Semarang | patrolinusantara.press – 26 Anak Buah Kapal (ABK) korban pembakaran kapal di wilayah Perairan Kabupaten Kubu Raya Kalimantan Barat (Kalbar) beberapa waktu yang lalu, tiba di Pelabuhan Tanjung Mas Semarang pada Senin (3/7/2023).
Para ABK yang tiba pukul 14.00 WIB menggunakan kapal Pelni KM Lawit dan dijemput langsung oleh koordinator dari Paguyuban nelayan Juwana.
Rasa haru dan senang nampak dirasakan oleh para ABK. Hal itu terlihat dari sujud syukur yang dilakukan, lantaran selamat dari aksi pembakaran kapal dan berhasil dipulangkan.
Ahmad Khaisma, salah satu ABK Kapal KM. AJB I GT.88 mengaku bahwa saat ini ada sebanyak 26 ABK kapal yang sudah dipulangkan, sementara untuk 8 orang yang terdiri dari 2 nahkoda dan KKM belum dipulangkan.

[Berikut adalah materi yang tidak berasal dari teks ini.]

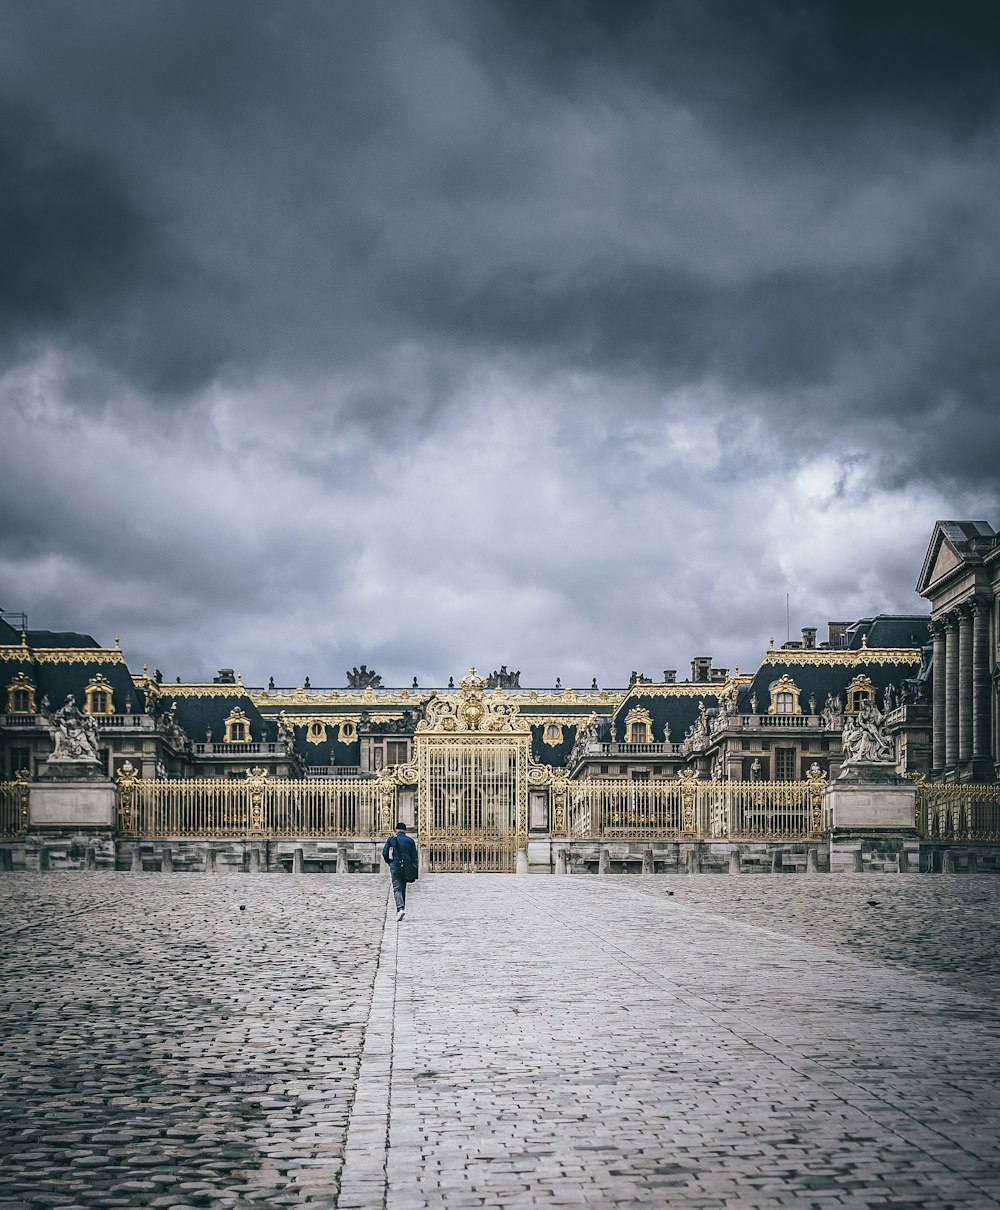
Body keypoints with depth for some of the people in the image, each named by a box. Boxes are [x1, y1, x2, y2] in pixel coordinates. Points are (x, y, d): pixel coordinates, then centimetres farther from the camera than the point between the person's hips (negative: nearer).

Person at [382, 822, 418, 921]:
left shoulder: (391, 839, 1)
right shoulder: (410, 841, 6)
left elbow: (384, 853, 1)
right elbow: (414, 857, 4)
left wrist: (389, 863, 18)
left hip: (395, 867, -3)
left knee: (397, 888, -6)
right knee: (403, 889, 15)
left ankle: (400, 908, -26)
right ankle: (401, 909, 21)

“Alhamdulillah, kami 26 orang sudah pulang dalam keadaan selamat, tapi teman kami yang belum diijinkan pulang masih ada 8 orang,” ujarnya
Sementara itu, Ahmad Mustaqim, Kuasa Hukum Paguyuban nelayan Juwana dan asosiasi nelayan Rembang mengaku sangat bersyukur dan berterima kasih kepada pihak-pihak terkait atas kepulangan 26 ABK yang kapalnya dibakar di Kalbar.
Menurutnya, Para ABK yang belum dipulangkan masih ada 8 orang, sehingga itu akan segera diupayakan dan akan dijemput di Kalbar.
“Alhamdulillah 26 ABK ini tiba dengan selamat, dan kondisinya baik, dan tinggal menunggu 8 orang lagi yang belum dipulangkan, dan besok kami akan jemput di Kalbar setelah selesai pemeriksaan,” ucapnya.
Ditempat yang sama, Ketua Barisan Muda Nelayan (BMN) Juwana Mukit mengungkapkan, Kuasa Hukum dari Asosiasi nelayan Rembang dan Juwana akan datang ke Pontianak. Mereka akan menjemput 8 orang ABK yang belum dipulangkan bersama dengan 26 ABK lainnya yang sudah pulang lebih dulu.
“Jadi besok, kuasa hukum kami bersama asosiasi nelayan juwana akan berangkat ke Pontianak untuk menjemput 8 orang ABK yang masih belum pulang,” ungkapnya.
Mukit menegaskan bahwa nantinya dari pihak kuasa hukum akan memeriksa BAP dari hasil pemeriksaan 34 ABK yang kapalnya dibakar, apabila tidak sesuai maka dari pihak kuasa hukum akan meminta untuk di BAP ulang.
“Nanti dari kami akan meminta keterangan ABK kapal yang dibakar, karena jangan sampai mereka ini mendapat tekanan saat di BAP,” tutup Mukit.